Après qu’un représentant du think-tank a suggéré à voix forte que Yair Netanyahu se trouvait dans un « état psychologique précaire », le fils du Premier ministre a alors crié : « Un traître répugnant et gras, c’est que vous êtes ».

Ce n’est pas la première fois que Netanyahu fait l’objet de plaintes pour diffamation et autres menaces judiciaires. Il est connu pour ses messages incendiaires sur les réseaux sociaux, et il publie rapidement et souvent, sur Twitter, des publications mettant en cause ceux qui, selon lui, lui ont fait du tort ainsi qu’à sa famille.

En 2019, Yair Netanyahu avait remporté un procès pour diffamation contre Abie Binyamin, un activiste du Parti travailliste, qui l’avait accusé d’avoir utilisé un faux passeport émis par le Mossad pour dissimuler des millions à l’étranger. Netanyahu avait poursuivi Binyamin en réclamant 140 000 shekels de dommages et intérêts suite à un post paru sur Facebook où il avait prétendu que le Premier ministre avait demandé aux services secrets d’émettre un passeport sous une identité différente pour son fils, et que ce dernier l’avait utilisé pour cacher de l’argent dans un autre pays.

Au mois de mars dernier, Yair Netanyahu avait été condamné à verser un montant de 286 000 shekels à l’ancien rédacteur en chef du site d’information Walla, Avi Alkalay, actuellement témoin dans le dossier de corruption le plus grave impliquant son père.
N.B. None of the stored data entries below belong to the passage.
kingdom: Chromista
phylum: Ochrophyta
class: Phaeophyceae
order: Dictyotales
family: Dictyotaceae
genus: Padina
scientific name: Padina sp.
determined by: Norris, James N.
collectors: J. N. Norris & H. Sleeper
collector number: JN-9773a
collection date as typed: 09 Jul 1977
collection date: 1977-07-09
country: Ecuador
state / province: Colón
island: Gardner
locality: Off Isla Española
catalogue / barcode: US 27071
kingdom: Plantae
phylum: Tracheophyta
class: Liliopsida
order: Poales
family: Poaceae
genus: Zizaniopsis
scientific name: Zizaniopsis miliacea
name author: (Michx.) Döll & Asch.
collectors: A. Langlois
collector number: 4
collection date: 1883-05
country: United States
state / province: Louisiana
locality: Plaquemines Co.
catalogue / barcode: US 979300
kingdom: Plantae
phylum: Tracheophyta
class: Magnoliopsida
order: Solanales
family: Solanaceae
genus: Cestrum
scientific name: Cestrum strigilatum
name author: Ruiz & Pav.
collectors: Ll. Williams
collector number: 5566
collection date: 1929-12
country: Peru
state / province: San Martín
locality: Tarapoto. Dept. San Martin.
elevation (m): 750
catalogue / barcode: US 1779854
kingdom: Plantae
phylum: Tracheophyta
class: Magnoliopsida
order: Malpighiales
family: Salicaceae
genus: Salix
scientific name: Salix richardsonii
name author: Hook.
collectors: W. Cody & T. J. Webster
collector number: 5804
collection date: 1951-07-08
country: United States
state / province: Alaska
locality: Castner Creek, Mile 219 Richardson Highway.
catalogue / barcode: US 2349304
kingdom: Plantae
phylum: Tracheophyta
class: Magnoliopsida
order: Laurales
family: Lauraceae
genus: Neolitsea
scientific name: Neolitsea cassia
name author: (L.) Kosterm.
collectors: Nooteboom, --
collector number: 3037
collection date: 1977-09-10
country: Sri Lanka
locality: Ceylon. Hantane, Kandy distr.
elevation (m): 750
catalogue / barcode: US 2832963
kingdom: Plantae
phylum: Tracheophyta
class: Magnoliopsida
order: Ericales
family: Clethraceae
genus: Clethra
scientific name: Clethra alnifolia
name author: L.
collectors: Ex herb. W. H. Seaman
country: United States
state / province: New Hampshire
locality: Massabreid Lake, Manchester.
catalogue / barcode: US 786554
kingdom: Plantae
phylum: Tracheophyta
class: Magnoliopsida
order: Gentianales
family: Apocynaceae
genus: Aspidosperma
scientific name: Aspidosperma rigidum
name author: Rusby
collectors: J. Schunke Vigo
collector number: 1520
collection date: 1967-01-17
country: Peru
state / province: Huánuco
Le jeune Netanyahu avait partagé plusieurs publications, sur les réseaux sociaux, qui avaient affirmé que le rédacteur en chef était une « taupe » qui travaillait au service des procureurs contre le Premier ministre.

Yair Netanyahu au tribunal de Tel Aviv, le 5 juin 2018. (Flash90)

Alkalay avait porté plainte contre Yair Netanyahu après le partage d’un post qui avait qualifié le journaliste de « taupe planquée pour la fondation Wexner » – un groupe accusé par la famille Netanyahu de financer des organisations et des campagnes de gauche – et qui prétendait qu’il était de mèche avec le parquet contre le Premier ministre.

La fondation Wexner Foundation, qui avait été fondée par le magnat de la mode Leslie Wexner, a attiré l’attention depuis que la relation étroite entre son fondateur et Epstein a été révélée.

De plus, 75 éminents anciens élèves des bourses de Wexner Israël, notamment un ancien procureur de l’État et plusieurs généraux à la retraite, poursuivent actuellement pour diffamation Yair Netanyahu pour des publications sur Twitter où il disait qu’ils formaient « un culte secret ».

Les plaignants réclament un million de shekels d’indemnisation pour les dommages essuyés par leur réputation en raison du dénigrement, par Yair, de ce programme de bourse prestigieux mis en place à la Kennedy School de l’Université de Harvard.

Dans une publication mentionnée par la plainte, Netanyahu avait fait référence à « un culte de pédophiles prenant le contrôle de notre pays qui ont mené un coup d’État au cours des quatre dernières années ». Alors qu’il lui était demandé de supprimer le post, il avait ultérieurement insisté sur le fait que ce dernier ne se référait qu’à Epstein.